Pagi berikutnya, para polisi jahat itu membawaku kembali ke ruang interogasi dan kepala kantor polisi iblis itu lagi-lagi berusaha memaksaku mengaku. Dia menggebrak meja saat menunjuk lurus hidungku dan mengutukku, berkata, "Apakah kau mempertimbangkan kembali tadi malam, Nak? Sudah berapa lama kau percaya kepada Tuhan Yang Mahakuasa? Sudah berapa banyak orang yang kau khotbahi? Jawab pertanyaan kami, atau kau akan merasakan lebih banyak rasa sakit!" Aku berpikir, "Aku tidak boleh takut kepada Iblis lagi. Aku harus menjadi laki-laki dan memiliki keberanian!" Jadi, aku berkata tegas, "Aku tidak tahu apa-apa!" Kepala kantor polisi jahat itu mengamuk dan berteriak, "Nak, apa kau mau mati? Karena aku akan membunuhmu sebelum kita selesai, dan kemudian kau akan benar-benar bungkam!" Sambil meneriakkan ini dia menyerbu ke arahku, lalu dengan kasar menjambak rambutku dan membenturkan kepalaku ke dinding.
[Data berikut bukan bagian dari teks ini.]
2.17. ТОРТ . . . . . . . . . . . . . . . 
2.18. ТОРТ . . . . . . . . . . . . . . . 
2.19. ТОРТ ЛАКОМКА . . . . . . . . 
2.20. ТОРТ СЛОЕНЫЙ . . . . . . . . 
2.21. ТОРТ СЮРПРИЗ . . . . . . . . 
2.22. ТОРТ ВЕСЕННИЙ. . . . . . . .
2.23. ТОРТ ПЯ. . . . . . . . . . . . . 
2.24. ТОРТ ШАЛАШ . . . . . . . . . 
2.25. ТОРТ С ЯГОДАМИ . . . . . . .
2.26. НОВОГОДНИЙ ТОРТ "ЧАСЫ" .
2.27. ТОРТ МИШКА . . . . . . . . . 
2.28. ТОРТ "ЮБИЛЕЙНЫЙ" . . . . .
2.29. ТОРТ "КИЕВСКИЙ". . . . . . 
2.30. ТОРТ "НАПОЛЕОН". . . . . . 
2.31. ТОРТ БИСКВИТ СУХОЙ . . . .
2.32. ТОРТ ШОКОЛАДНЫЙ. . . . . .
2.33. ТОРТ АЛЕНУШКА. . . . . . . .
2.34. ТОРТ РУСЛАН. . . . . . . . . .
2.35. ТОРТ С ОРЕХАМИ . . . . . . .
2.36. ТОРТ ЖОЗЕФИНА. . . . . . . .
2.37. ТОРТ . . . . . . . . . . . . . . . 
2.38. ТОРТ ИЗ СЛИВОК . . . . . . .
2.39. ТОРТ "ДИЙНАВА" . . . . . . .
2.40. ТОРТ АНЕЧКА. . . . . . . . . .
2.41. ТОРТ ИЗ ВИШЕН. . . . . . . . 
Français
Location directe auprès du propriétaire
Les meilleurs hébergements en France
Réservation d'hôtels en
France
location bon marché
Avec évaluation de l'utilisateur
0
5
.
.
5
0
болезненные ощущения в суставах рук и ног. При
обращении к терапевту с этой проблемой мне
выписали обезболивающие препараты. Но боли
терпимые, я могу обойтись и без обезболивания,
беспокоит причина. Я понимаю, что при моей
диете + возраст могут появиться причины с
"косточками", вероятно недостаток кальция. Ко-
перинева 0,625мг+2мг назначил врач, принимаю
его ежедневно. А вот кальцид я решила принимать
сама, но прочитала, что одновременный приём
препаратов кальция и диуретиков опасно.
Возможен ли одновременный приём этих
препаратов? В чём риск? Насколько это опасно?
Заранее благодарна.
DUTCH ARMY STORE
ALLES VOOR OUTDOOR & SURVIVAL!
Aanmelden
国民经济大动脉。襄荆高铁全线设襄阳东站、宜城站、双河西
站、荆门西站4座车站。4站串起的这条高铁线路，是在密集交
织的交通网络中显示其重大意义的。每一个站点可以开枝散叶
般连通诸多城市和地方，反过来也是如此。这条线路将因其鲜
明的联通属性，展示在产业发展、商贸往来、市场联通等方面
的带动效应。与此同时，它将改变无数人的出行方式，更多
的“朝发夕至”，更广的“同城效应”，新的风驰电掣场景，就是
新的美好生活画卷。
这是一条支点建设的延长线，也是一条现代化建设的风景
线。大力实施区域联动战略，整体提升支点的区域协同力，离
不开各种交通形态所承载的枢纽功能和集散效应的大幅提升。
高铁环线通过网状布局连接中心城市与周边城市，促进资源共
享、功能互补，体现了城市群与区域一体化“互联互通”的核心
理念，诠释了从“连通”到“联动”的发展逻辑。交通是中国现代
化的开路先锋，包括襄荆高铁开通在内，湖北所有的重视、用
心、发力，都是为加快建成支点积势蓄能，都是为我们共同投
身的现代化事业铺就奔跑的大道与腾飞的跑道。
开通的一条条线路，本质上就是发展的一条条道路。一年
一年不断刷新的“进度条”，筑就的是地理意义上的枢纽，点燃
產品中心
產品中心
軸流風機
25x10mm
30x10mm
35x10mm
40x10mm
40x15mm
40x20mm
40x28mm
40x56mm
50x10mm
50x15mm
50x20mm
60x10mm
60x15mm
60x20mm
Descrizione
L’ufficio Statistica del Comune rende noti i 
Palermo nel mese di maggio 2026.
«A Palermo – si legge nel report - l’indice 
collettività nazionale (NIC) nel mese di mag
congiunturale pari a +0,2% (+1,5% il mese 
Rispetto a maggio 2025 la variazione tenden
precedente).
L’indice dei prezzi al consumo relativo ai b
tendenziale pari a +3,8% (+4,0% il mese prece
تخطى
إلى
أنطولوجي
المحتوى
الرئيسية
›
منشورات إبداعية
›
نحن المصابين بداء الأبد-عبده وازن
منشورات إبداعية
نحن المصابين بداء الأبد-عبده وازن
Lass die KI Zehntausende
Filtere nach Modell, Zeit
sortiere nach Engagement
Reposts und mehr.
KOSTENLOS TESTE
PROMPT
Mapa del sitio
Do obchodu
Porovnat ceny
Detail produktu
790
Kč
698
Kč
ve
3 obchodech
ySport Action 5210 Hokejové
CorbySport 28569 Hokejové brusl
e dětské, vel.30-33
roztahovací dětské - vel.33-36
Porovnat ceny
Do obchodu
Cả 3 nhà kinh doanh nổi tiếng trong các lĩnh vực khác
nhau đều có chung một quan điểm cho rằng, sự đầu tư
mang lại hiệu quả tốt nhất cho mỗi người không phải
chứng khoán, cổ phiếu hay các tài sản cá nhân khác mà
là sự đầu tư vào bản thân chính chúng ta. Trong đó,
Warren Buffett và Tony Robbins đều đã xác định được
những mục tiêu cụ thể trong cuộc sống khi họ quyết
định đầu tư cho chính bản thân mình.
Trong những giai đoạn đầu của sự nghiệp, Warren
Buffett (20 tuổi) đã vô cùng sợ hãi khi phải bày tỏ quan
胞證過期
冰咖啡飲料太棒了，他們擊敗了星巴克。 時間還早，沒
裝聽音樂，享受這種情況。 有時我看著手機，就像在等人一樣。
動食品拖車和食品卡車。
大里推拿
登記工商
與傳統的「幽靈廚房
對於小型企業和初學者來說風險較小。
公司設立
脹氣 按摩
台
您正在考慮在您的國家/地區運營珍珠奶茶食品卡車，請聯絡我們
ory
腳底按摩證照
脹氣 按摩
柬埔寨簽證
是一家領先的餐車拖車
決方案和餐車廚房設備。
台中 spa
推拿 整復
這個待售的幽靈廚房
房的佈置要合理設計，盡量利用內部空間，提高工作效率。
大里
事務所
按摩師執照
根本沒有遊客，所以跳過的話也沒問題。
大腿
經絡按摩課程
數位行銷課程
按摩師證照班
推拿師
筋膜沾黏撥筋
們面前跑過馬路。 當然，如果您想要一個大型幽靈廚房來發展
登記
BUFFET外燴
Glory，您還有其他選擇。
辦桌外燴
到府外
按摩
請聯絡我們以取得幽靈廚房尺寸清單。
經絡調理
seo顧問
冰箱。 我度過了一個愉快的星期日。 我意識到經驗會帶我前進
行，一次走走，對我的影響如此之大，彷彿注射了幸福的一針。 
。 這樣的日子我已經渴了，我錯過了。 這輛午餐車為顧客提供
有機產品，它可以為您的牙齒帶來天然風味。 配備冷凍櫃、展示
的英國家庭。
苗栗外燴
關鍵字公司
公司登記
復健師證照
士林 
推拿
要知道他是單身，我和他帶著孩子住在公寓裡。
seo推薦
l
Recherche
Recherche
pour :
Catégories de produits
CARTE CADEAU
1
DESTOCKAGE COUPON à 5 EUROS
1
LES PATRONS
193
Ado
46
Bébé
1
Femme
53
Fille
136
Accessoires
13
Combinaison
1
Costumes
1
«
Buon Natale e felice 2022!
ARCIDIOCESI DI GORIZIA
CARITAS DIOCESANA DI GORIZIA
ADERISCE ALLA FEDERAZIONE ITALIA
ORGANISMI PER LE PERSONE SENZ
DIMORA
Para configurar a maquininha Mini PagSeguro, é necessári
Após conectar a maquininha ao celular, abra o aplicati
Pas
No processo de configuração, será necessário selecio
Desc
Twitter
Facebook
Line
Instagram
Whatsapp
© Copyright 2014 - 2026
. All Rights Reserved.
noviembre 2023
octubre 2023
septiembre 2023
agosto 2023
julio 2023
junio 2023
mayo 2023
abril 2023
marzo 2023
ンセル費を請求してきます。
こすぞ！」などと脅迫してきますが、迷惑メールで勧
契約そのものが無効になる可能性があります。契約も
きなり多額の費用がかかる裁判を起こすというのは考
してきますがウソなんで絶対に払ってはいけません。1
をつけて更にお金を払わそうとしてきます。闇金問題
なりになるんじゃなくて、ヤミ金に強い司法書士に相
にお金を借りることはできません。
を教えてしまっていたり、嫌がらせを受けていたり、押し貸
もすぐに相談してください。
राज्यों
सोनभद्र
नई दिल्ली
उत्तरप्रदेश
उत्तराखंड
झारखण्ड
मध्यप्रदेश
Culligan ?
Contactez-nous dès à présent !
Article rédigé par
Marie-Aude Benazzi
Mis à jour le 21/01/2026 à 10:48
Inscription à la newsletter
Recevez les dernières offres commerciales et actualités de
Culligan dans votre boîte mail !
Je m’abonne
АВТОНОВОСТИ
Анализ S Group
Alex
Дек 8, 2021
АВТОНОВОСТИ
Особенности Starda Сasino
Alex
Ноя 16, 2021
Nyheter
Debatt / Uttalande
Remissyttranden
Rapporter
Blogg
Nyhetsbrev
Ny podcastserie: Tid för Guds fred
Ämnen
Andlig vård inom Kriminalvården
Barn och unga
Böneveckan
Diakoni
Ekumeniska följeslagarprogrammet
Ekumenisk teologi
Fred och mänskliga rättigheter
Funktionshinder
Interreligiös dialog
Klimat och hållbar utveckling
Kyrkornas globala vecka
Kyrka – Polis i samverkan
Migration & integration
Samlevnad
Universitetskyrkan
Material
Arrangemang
Telingaku seketika mulai berdenging, dan rasa sakitnya begitu kuat hingga mau tidak mau aku menjerit dan air mata mengalir di wajahku. Akhirnya, setelah iblis-iblis itu menyadari bahwa mereka tidak akan mendapatkan apa yang mereka inginkan dariku, mereka tidak punya pilihan selain mengirimku kembali ke ruangan kecil itu. Mereka kemudian membawa saudara senior itu untuk diinterogasi. Tak lama kemudian, aku mendengarnya menjerit kesakitan, dan aku tahu mereka telah melakukan sesuatu yang mengerikan kepadanya. Aku meringkuk di ruangan kecil itu seperti anak domba yang dikelilingi oleh serigala-serigala ganas, merasa sedih dan tak berdaya, dan saat air mata mengalir di wajahku, aku berdoa kepada Tuhan untuk memohon kepada-Nya agar melindungi saudara ini dari iblis-iblis jahat itu saat mereka berusaha memaksanya untuk mengaku melalui penyiksaan. Mereka menginterogasi kami dengan cara ini selama tiga hari tiga malam, bahkan tidak memberi kami segigit makanan atau setetes air pun. Aku kedinginan dan lapar, aku linglung, dan kepalaku bengkak dan sakit sekali. Takut bahwa mereka akan membunuh kami, mereka tidak punya pilihan selain menghentikan siksaan mereka.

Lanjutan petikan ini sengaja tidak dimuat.